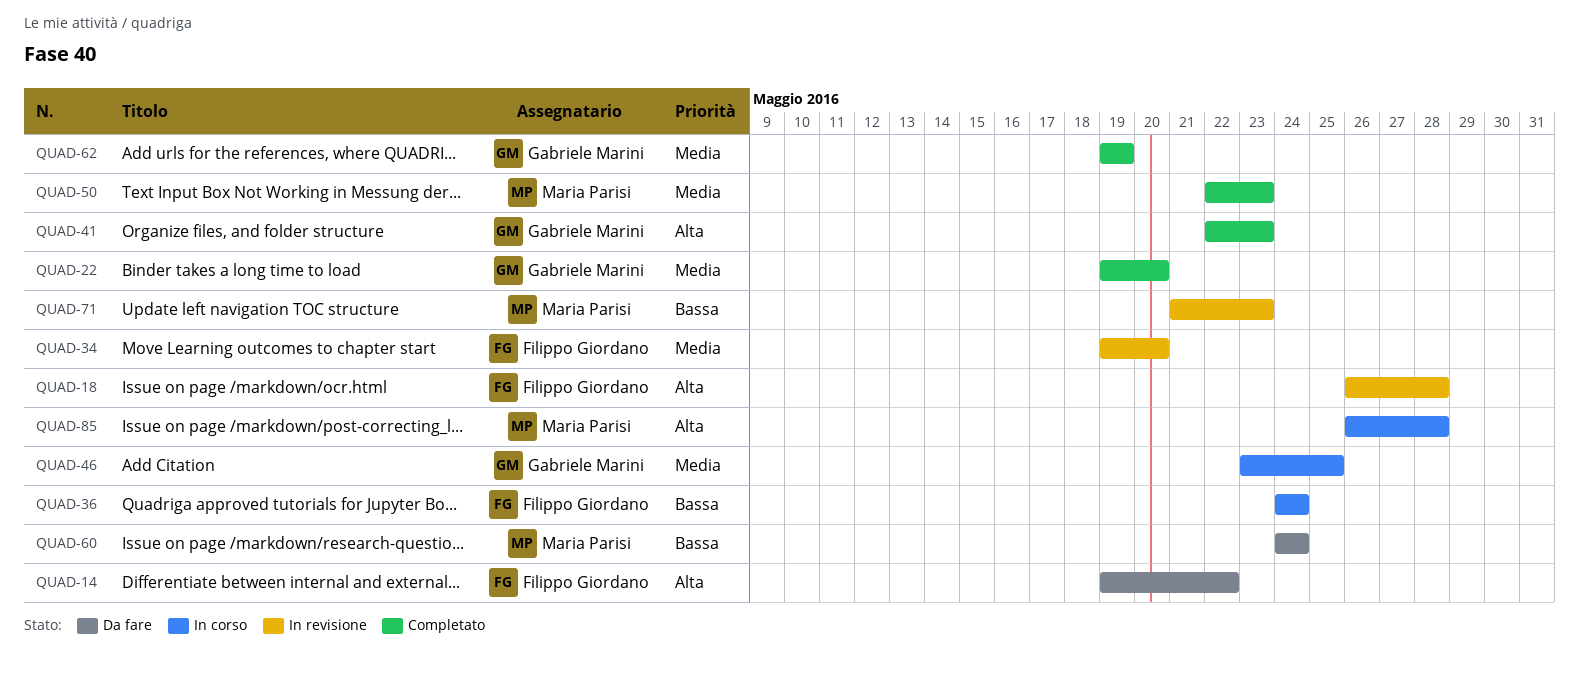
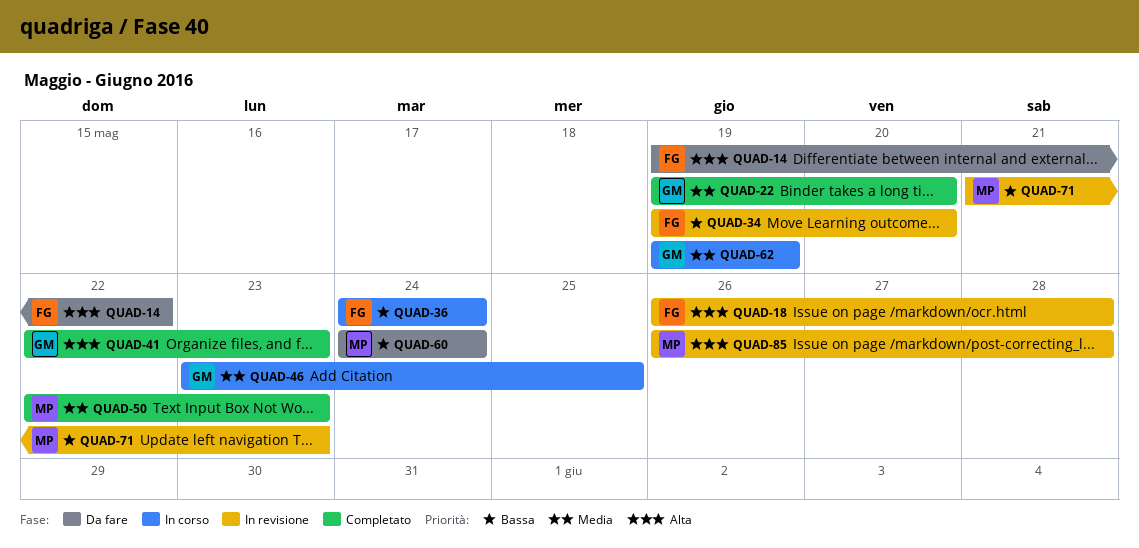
QUAD-34, priority: Media -> Bassa
QUAD-62, status: Completato -> In corso
QUAD-85, status: In corso -> In revisione

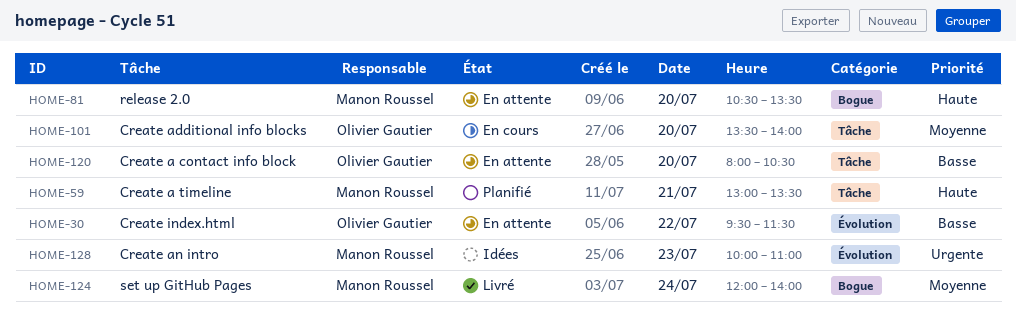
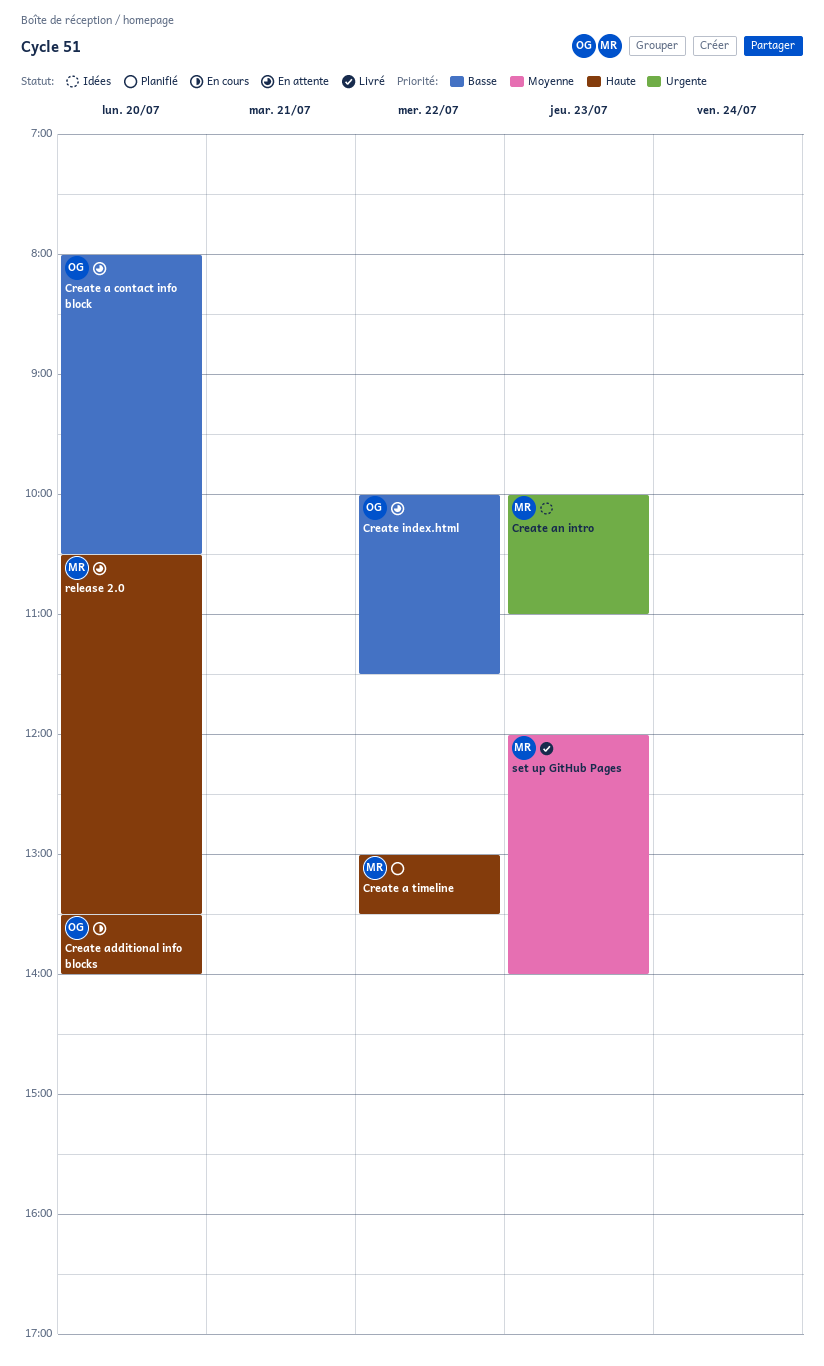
Create a timeline, day: Jul 21 -> Jul 22
Create additional info blocks, priority: Moyenne -> Haute
Create index.html, begins: 09:30 -> 10:00
set up GitHub Pages, day: Jul 24 -> Jul 23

______

Print out every record above exactly as given. Do not include the pictures.

Task solution »
QUAD-34, priority: Media -> Bassa
QUAD-62, status: Completato -> In corso
QUAD-85, status: In corso -> In revisione

Create a timeline, day: Jul 21 -> Jul 22
Create additional info blocks, priority: Moyenne -> Haute
Create index.html, begins: 09:30 -> 10:00
set up GitHub Pages, day: Jul 24 -> Jul 23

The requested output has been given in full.